DATA PROVIDED section start
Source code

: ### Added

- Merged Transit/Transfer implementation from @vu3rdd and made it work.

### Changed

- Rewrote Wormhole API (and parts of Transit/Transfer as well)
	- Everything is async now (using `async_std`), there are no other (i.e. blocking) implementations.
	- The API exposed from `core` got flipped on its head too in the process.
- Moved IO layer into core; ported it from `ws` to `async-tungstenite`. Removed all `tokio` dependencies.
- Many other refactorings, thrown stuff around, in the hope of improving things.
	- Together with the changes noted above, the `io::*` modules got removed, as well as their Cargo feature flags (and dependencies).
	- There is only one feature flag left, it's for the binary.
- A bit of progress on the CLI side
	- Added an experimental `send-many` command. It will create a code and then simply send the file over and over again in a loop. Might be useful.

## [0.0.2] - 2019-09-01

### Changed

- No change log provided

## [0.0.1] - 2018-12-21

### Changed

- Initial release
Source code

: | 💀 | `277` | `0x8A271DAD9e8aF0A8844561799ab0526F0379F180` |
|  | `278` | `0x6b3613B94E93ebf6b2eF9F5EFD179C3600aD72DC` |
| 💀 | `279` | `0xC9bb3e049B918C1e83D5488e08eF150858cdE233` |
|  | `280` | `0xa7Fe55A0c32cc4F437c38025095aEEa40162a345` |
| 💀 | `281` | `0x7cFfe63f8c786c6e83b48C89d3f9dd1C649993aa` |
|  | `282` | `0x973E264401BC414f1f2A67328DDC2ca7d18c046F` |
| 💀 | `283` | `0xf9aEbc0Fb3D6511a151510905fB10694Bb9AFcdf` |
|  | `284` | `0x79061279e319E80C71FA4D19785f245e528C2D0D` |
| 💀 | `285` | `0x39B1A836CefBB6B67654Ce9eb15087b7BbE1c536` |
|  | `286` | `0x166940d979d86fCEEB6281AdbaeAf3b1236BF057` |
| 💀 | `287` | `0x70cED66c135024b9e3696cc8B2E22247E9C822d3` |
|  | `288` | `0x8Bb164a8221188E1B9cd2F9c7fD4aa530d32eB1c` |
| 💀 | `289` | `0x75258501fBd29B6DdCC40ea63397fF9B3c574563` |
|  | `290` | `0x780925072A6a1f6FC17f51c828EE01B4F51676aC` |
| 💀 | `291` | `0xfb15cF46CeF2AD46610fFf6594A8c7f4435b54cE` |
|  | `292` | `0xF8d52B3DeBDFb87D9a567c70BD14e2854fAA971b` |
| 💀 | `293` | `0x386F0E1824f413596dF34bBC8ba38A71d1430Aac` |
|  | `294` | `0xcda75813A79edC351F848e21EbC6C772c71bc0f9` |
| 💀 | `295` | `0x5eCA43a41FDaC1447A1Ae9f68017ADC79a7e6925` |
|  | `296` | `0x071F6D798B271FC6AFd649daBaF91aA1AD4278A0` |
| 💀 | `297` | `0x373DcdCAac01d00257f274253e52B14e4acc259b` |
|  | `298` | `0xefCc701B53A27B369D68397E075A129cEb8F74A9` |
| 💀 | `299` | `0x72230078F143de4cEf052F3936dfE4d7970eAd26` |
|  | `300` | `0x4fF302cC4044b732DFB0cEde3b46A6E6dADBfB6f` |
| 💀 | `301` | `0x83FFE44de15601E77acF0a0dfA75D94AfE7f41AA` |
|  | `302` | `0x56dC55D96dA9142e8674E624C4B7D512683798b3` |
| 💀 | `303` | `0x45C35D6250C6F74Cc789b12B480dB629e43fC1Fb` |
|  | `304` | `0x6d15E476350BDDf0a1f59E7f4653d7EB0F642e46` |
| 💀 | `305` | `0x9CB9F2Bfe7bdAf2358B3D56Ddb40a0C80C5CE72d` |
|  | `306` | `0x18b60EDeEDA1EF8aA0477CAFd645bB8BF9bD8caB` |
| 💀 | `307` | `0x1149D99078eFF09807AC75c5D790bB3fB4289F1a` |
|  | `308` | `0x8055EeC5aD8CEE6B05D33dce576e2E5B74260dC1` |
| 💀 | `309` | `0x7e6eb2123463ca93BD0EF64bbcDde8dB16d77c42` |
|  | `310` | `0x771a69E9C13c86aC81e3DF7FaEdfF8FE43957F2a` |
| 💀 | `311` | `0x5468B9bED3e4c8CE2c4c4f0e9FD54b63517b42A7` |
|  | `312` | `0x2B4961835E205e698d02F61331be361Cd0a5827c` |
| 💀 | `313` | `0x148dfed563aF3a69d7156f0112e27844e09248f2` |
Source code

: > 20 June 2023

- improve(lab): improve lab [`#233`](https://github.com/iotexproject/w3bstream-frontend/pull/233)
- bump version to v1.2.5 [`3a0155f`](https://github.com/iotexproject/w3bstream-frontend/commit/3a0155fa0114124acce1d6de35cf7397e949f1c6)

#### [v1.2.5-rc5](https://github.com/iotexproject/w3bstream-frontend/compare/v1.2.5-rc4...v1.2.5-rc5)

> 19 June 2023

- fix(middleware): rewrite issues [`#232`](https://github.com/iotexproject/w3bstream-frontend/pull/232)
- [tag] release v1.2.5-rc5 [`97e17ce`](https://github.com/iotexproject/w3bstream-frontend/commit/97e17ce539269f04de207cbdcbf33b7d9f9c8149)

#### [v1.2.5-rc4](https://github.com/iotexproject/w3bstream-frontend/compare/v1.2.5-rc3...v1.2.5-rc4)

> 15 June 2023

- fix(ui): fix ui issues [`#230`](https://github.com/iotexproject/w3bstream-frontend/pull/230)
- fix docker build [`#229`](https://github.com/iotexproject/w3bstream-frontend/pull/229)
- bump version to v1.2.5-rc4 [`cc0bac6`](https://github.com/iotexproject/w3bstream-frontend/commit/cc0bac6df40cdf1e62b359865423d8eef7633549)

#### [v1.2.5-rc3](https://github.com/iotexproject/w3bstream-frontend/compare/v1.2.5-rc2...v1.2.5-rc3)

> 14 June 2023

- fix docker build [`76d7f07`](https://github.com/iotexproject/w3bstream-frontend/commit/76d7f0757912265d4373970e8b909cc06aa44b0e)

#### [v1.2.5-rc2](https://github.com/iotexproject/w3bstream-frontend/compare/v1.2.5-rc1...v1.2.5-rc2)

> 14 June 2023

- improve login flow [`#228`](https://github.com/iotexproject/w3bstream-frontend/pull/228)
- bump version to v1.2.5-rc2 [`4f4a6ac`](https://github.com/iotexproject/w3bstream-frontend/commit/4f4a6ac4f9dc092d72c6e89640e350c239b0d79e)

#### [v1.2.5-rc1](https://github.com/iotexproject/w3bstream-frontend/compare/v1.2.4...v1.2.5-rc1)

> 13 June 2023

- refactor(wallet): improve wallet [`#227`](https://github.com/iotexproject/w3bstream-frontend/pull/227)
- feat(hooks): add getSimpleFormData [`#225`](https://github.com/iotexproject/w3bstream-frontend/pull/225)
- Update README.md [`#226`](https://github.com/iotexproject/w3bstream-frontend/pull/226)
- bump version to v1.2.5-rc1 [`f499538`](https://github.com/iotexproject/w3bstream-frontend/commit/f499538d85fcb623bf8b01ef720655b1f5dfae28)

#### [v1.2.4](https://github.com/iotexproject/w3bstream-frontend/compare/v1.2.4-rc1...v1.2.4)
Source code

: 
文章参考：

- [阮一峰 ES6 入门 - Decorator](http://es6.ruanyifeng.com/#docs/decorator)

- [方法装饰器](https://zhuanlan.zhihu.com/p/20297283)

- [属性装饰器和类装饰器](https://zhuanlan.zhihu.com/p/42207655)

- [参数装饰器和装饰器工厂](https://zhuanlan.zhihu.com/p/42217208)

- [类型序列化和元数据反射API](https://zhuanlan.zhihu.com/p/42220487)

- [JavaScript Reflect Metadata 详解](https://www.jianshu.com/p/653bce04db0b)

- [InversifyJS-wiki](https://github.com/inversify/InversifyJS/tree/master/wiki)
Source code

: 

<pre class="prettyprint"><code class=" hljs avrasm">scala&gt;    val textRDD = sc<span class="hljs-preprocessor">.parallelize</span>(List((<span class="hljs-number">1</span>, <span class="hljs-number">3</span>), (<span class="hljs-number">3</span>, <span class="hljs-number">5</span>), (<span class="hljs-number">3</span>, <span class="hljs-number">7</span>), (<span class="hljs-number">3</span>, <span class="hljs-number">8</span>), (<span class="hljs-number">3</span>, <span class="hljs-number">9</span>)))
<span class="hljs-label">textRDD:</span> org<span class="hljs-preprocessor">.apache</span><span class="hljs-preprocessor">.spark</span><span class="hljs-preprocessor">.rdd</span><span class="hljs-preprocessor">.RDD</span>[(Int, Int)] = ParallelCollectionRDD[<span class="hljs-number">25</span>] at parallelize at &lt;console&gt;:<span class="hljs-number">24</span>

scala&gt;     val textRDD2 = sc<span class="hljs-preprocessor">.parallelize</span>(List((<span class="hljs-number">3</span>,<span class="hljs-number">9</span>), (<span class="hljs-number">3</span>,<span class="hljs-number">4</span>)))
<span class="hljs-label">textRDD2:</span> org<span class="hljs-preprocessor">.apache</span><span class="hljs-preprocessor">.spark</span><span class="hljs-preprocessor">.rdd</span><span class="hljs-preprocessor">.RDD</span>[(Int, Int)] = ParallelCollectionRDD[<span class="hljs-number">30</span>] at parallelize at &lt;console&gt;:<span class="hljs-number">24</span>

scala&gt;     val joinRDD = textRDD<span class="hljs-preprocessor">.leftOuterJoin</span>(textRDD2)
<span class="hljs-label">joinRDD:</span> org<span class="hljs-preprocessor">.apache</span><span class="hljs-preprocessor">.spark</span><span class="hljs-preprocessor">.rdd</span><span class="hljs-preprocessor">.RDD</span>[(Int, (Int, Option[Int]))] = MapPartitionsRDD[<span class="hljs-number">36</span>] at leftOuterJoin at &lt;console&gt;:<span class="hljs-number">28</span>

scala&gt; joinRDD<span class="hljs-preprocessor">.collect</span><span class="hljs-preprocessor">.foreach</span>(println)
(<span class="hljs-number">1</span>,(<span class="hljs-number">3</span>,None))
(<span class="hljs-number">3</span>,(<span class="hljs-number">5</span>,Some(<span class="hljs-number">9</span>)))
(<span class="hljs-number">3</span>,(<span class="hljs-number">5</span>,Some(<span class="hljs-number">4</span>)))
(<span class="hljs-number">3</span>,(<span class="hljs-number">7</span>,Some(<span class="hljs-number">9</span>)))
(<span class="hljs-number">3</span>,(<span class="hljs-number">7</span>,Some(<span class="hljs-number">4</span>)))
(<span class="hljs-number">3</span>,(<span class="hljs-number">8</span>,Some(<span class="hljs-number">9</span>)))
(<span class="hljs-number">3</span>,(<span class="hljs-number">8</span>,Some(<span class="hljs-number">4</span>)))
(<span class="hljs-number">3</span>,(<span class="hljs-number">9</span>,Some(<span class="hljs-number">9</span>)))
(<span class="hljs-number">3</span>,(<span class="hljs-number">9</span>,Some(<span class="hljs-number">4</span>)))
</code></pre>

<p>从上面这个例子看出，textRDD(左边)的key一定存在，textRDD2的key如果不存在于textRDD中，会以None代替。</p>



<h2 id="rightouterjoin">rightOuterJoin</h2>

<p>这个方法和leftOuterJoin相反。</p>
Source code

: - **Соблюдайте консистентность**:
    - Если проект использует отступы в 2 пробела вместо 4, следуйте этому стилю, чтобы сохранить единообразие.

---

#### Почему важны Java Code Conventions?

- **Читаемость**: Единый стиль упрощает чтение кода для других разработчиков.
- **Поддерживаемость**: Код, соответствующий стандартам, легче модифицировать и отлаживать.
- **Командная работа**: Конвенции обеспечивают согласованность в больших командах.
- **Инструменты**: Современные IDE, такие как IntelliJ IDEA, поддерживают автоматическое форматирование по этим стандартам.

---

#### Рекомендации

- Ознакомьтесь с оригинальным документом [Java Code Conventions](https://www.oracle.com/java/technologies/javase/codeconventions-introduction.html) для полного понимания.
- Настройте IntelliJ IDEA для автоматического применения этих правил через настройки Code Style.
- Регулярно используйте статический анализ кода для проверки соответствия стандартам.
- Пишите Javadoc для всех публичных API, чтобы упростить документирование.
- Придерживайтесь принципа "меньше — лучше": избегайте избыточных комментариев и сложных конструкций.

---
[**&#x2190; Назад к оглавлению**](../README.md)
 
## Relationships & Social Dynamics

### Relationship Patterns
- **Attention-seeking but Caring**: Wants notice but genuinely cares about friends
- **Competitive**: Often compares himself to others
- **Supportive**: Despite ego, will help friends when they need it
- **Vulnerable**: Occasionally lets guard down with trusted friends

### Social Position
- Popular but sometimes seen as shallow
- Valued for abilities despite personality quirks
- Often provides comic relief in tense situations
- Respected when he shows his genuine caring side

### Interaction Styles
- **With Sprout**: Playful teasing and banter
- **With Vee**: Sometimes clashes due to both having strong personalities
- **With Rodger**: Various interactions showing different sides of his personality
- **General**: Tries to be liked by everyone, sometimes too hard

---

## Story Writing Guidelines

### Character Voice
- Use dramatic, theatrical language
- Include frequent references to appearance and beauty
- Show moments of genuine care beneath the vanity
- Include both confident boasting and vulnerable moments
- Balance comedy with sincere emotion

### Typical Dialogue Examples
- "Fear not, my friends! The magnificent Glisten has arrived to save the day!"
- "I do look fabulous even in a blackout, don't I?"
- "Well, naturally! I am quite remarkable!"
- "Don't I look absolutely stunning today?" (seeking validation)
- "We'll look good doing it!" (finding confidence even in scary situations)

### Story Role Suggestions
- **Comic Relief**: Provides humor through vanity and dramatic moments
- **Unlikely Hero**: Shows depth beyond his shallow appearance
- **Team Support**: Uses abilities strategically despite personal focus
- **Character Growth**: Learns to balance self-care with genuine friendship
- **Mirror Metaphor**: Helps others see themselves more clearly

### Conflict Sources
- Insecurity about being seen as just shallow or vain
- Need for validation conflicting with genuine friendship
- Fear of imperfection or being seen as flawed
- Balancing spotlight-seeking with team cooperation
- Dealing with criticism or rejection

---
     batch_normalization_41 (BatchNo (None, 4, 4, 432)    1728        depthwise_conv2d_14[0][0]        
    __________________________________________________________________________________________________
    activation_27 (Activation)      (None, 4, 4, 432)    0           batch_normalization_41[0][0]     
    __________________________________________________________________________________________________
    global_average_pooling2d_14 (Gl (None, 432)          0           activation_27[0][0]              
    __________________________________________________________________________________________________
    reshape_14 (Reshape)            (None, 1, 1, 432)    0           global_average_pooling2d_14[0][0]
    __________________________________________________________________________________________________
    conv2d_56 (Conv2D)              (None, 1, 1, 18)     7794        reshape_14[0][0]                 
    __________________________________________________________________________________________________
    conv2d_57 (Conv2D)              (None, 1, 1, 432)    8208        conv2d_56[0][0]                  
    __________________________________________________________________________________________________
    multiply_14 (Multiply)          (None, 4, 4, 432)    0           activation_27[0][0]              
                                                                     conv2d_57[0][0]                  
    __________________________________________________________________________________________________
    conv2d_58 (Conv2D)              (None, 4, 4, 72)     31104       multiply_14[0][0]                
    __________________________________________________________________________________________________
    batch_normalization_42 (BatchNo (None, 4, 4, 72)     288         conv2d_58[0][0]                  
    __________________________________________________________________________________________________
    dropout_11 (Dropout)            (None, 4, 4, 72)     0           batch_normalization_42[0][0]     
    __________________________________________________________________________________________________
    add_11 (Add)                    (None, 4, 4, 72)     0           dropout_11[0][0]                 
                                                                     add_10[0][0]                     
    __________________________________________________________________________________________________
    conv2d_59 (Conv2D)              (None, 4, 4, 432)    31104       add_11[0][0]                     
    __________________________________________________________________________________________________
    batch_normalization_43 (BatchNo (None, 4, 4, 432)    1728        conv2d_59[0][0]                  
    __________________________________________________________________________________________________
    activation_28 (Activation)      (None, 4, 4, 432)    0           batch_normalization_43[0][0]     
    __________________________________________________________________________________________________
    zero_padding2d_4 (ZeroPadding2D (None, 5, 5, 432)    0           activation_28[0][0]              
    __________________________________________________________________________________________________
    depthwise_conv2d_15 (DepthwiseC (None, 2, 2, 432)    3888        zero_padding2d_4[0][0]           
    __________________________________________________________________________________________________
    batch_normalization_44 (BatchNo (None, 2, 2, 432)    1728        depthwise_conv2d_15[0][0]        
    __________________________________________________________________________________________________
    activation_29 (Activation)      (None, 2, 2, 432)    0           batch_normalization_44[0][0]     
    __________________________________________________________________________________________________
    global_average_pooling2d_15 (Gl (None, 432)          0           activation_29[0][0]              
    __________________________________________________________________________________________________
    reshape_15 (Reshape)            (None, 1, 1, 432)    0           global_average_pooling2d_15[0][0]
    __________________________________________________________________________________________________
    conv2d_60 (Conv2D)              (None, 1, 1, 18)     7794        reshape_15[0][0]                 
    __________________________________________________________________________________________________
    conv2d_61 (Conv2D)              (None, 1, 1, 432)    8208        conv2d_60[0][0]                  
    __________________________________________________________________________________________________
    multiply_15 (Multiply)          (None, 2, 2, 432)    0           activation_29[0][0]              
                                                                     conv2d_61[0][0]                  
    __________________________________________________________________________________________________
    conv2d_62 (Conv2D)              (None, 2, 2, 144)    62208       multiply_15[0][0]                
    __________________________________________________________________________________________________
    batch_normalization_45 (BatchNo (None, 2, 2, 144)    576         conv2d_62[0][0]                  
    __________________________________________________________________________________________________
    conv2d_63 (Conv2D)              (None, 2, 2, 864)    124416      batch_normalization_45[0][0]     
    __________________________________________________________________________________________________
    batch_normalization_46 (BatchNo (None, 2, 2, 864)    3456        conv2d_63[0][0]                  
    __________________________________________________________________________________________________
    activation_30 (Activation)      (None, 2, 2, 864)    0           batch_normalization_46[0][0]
DATA PROVIDED section end
→ **WORK TO BE COMPLETED**: What is needed is a copy of every line above in which "seen" appears.

→ **WORKED SOLUTION**:
- Popular but sometimes seen as shallow
- Insecurity about being seen as just shallow or vain
- Fear of imperfection or being seen as flawed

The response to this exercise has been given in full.